Luis Chávez y González (1901 – 1987) was the seventh Bishop and third Archbishop of San Salvador, El Salvador, and immediate predecessor of Archbishop Óscar Romero. Unlike Romero, who served for three years before being assassinated in 1980, Msgr. Chávez had an archbishopric that was long and low key. Chávez was Archbishop of San Salvador for 38 years (1938 - 1977), longer than any other Salvadoran bishop. Like his more famous successor, Msgr. Chávez is also a candidate for the sainthood. His beatification process was started in June 2001.

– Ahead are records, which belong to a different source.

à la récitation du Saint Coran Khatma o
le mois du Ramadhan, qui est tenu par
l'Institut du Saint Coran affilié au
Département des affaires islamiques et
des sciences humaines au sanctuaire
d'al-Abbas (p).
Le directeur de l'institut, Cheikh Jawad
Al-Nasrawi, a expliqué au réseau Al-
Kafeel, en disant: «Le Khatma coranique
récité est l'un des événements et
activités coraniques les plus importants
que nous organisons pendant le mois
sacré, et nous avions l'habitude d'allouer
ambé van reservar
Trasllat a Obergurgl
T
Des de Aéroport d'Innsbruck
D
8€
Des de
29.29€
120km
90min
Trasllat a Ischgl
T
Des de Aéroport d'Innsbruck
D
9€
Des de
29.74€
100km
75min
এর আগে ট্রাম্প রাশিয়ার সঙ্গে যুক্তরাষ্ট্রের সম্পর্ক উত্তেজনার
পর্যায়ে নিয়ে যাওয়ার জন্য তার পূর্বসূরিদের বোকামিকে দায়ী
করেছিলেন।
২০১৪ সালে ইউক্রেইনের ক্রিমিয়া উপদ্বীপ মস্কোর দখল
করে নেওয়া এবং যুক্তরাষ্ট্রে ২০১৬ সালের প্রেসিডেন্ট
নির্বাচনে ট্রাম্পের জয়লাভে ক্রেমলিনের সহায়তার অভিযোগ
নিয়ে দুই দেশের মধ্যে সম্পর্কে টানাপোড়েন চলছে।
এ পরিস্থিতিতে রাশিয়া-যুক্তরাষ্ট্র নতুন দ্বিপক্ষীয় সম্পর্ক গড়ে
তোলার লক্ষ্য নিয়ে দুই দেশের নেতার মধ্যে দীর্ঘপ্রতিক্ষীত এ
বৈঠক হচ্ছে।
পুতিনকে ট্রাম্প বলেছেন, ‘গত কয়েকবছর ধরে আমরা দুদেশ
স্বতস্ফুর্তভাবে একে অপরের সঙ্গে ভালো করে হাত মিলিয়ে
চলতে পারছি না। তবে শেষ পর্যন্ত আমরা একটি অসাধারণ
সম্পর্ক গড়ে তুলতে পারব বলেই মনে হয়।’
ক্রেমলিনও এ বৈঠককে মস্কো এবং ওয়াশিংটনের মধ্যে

Chávez was born on April 24, 1901 in El Rosario, El Salvador in the Cuscatlán Department. Chávez and Pío Romero Bosque, a future president of El Salvador, were both students of a distinguished Salvadoran master, Néstor Salamanca, in Suchitoto, where Chávez would spend his latter years. He was ordained a priest at the age of 23, on November 16, 1924. He was parish priest in Ilobasco, San Juan Cojutepeque and the historic La Merced church in San Salvador. Fourteen years later, he was appointed Archbishop of San Salvador at the youthful age of 37. He was named on September 1, and consecrated on December 12, 1938, and would reign until his resignation on February 3, 1977. Chávez was an influential bishop in the region, making pastoral travels to neighboring sees, such as Matagalpa, Nicaragua, which he visited in 1942. That same year, Chávez organized a eucharistic congress to celebrate the first centennial of the San Salvador archdiocese. He also established a Central American Bishops' Conference. In 1945, Chávez authorized veneration of the Child Jesus of Bethlehem image that reportedly appeared at the beach in Acajutla, in Sonsonate, El Salvador.

Msgr. Chávez had a conservative bent, inviting Opus Dei to establish bases in El Salvador. He approved the creation of a cinematic censorship office in 1963. Chávez also signed a bishops' letter warning against the dangers of Communism. But, Chávez was a prolific writer, and his 52 pastoral letters also included some that established a tradition of social justice in the archdiocese. In August 1966, he published an influential pastoral letter, "The responsibility of the layperson in the temporal order," which highlighted the Church's obligation to denounce injustice, the specific grievances of the Salvadoran people, and the attribution to those grievances to the accumulation of wealth in the hands of the few.